Strength Basics

Getting stronger, fitter, and healthier by sticking to the basics. It's not rocket science, it's doing the simple stuff the right way. Strength-Basics updates every Monday, plus extra posts during the week.

Wednesday, March 24, 2010

Density Training

On another forum, someone mentioned a training concept I hadn't thought about in a while - density training.

The post is pretty brief and speaks for itself. But just in case its server goes bye-bye, here's a short summary. In density training, you do a lot of reps in an ever-decreasing amount of time in order to increase your maximum reps for that weight/exercise. You plan to do a total amount of reps equal to twice your goal maximum, and break it into smaller chunks. You do those chunks every minute on the minute. So if you want to do 20 pullups, you do 40 total in the form of 20 sets of 2 over 20 minutes. If you wanted 15, it would be 30 for 15 x 2 for 15 minutes. As you progress, you start to increase the reps (to, say, 13 x 3) and decrease the total time (still 1 minute rests, for 13 minutes total). Then 10 x 4 for 10 minutes, 8 x 5 for 8 minutes, 7 x 6 for 7 minutes, etc. until you get to 4 x 10 for 4 minutes...by which point you should be able to knock off 20 in one set.

Pretty simple, but also pretty brutal, and the recommendation is only to do this twice a week.

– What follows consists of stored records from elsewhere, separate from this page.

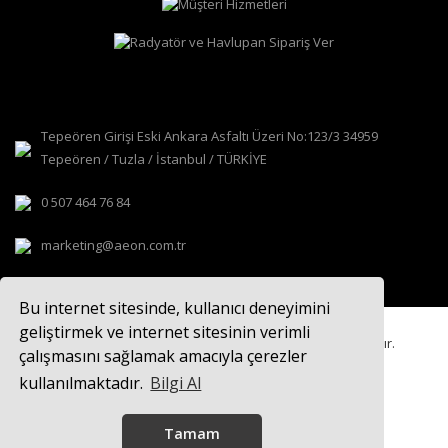
Tepeören Girişi Eski Ankara Asfaltı Üzeri No:123/3 34959
Tepeören / Tuzla / İstanbul / TÜRKİYE
0 507 464 76 84
marketing@aeon.com.tr
Bu internet sitesinde, kullanıcı deneyimini
geliştirmek ve internet sitesinin verimli
© 2021
AEON TASARIM RADYATÖR
Tüm hakları saklıdır.
çalışmasını sağlamak amacıyla çerezler
kullanılmaktadır.
Bilgi Al
Tamam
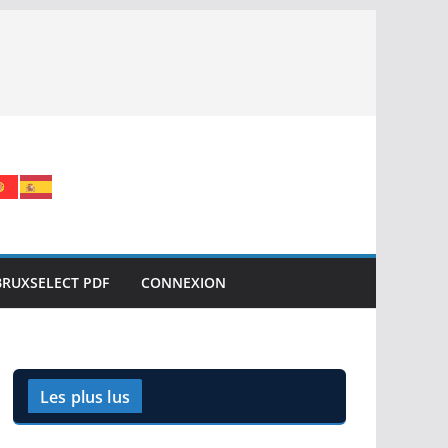
BRUXSELECT PDF
CONNEXION
Les plus lus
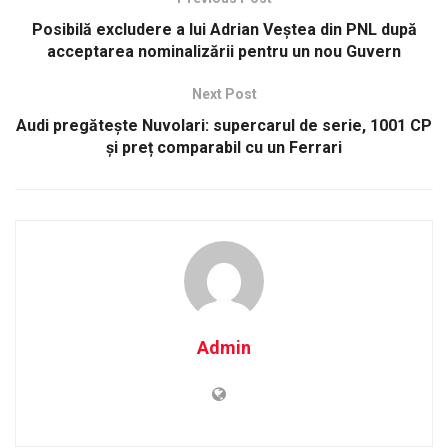
Posibilă excludere a lui Adrian Veștea din PNL după
acceptarea nominalizării pentru un nou Guvern
Next Post
Audi pregătește Nuvolari: supercarul de serie, 1001 CP
și preț comparabil cu un Ferrari
Admin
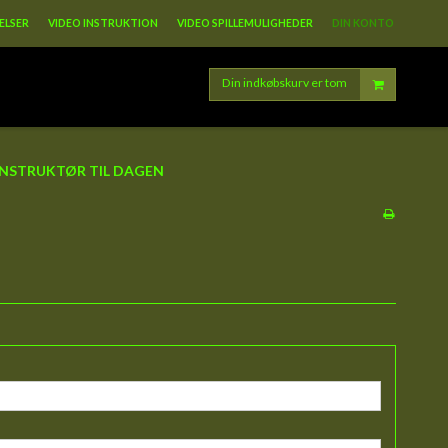
ELSER
VIDEO INSTRUKTION
VIDEO SPILLEMULIGHEDER
DIN KONTO
Din indkøbskurv er tom
INSTRUKTØR TIL DAGEN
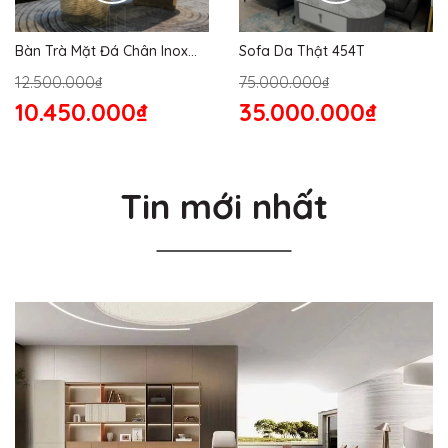
Bàn Trà Mặt Đá Chân Inox
Sofa Da Thật 454T
176S
12.500.000₫
75.000.000₫
10.450.000₫
35.000.000₫
Tin mới nhất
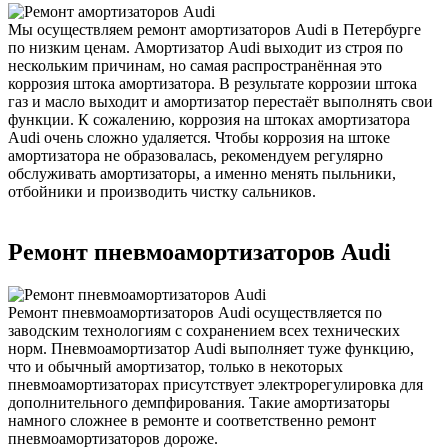
Мы осуществляем ремонт амортизаторов Audi в Петербурге
по низким ценам. Амортизатор Audi выходит из строя по
нескольким причинам, но самая распространённая это
коррозия штока амортизатора. В результате коррозии штока
газ и масло выходит и амортизатор перестаёт выполнять свои
функции. К сожалению, коррозия на штоках амортизатора
Audi очень сложно удаляется. Чтобы коррозия на штоке
амортизатора не образовалась, рекомендуем регулярно
обслуживать амортизаторы, а именно менять пыльники,
отбойники и производить чистку сальников.
Ремонт пневмоамортизаторов Audi
Ремонт пневмоамортизаторов Audi осуществляется по
заводским технологиям с сохранением всех технических
норм. Пневмоамортизатор Audi выполняет туже функцию,
что и обычный амортизатор, только в некоторых
пневмоамортизаторах присутствует электрорегулировка для
дополнительного демпфирования. Такие амортизаторы
намного сложнее в ремонте и соответственно ремонт
пневмоамортизаторов дороже.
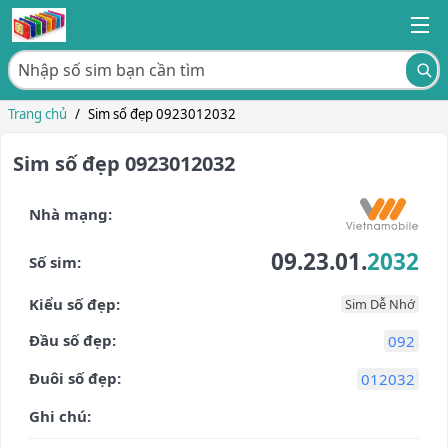
Trang chủ
/
Sim số đẹp 0923012032
Sim số đẹp 0923012032
Nhà mạng:
09.23.01.
2032
Số sim:
Kiểu số đẹp:
Sim Dễ Nhớ
Đầu số đẹp:
092
Đuôi số đẹp:
012032
Ghi chú:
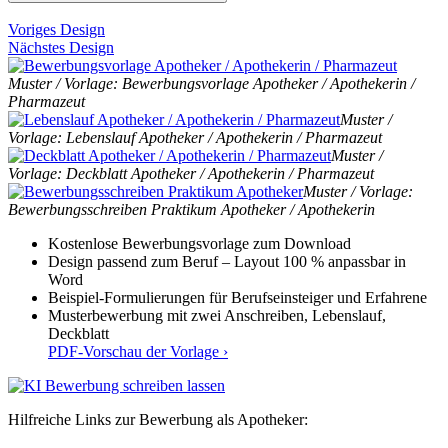
Voriges Design
Nächstes Design
Muster / Vorlage: Bewerbungsvorlage Apotheker / Apothekerin /
Pharmazeut
Muster /
Vorlage: Lebenslauf Apotheker / Apothekerin / Pharmazeut
Muster /
Vorlage: Deckblatt Apotheker / Apothekerin / Pharmazeut
Muster / Vorlage:
Bewerbungsschreiben Praktikum Apotheker / Apothekerin
Kostenlose Bewerbungsvorlage zum Download
Design passend zum Beruf – Layout 100 % anpassbar in
Word
Beispiel-Formulierungen für Berufseinsteiger und Erfahrene
Musterbewerbung mit zwei Anschreiben, Lebenslauf,
Deckblatt
PDF-Vorschau der Vorlage ›
Hilfreiche Links zur Bewerbung als Apotheker:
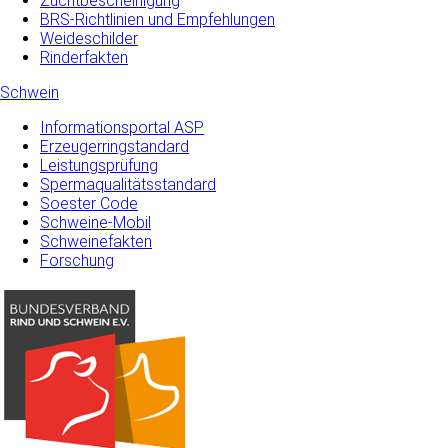
Zuchtbescheinigung
BRS-Richtlinien und Empfehlungen
Weideschilder
Rinderfakten
Schwein
Informationsportal ASP
Erzeugerringstandard
Leistungsprüfung
Spermaqualitätsstandard
Soester Code
Schweine-Mobil
Schweinefakten
Forschung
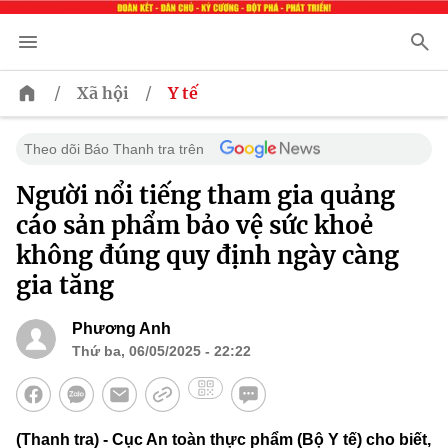
/
/
Xã hội
Y tế
Theo dõi Báo Thanh tra trên
Người nổi tiếng tham gia quảng
cáo sản phẩm bảo vệ sức khoẻ
không đúng quy định ngày càng
gia tăng
Phương Anh
Thứ ba, 06/05/2025 - 22:22
(Thanh tra) - Cục An toàn thực phẩm (Bộ Y tế) cho biết,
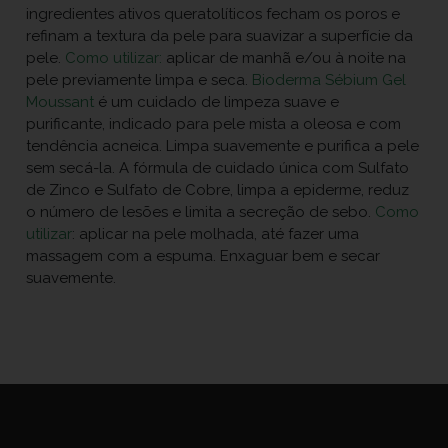
ingredientes ativos queratolíticos fecham os poros e
refinam a textura da pele para suavizar a superfície da
pele.
Como utilizar:
aplicar de manhã e/ou à noite na
pele previamente limpa e seca.
Bioderma Sébium Gel
Moussant
é um cuidado de limpeza suave e
purificante, indicado para pele mista a oleosa e com
tendência acneica. Limpa suavemente e purifica a pele
sem secá-la. A fórmula de cuidado única com Sulfato
de Zinco e Sulfato de Cobre, limpa a epiderme, reduz
o número de lesões e limita a secreção de sebo.
Como
utilizar
: aplicar na pele molhada, até fazer uma
massagem com a espuma. Enxaguar bem e secar
suavemente.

If you really need to hit a specific number of reps, this looks like a good way to go for it. The principle is pretty sound - do more in less time, but never hit those failure reps that stop the workout cold.

This is a bit different than Charles Staley's similarly-named Escalating Density Training (EDT) system. In EDT you set a specific time and complete as many reps as you can in that time; here you are aiming to manipulate your number of reps done per set over a decreasing amount of time.

It is also different "my" total rep count approach. There you increase your individual set reps by maxing out on the final set and re-calculating earlier sets for the next workout, thus pushing up the total volume without really extending the overall time.

I think all three have merit, depending on how you want to approach your workout - reps per set with a fixed volume? Density training. Time-dependent, with increasing volume and fatigue management within that time? EDT. Rep-dependent, with increasing volume and max rep tests every session? Total rep count. All different ways to approach the same goal - all three methods are aimed at getting a lot of quality repetitions done in a short amount of time in order to improve your strength-endurance.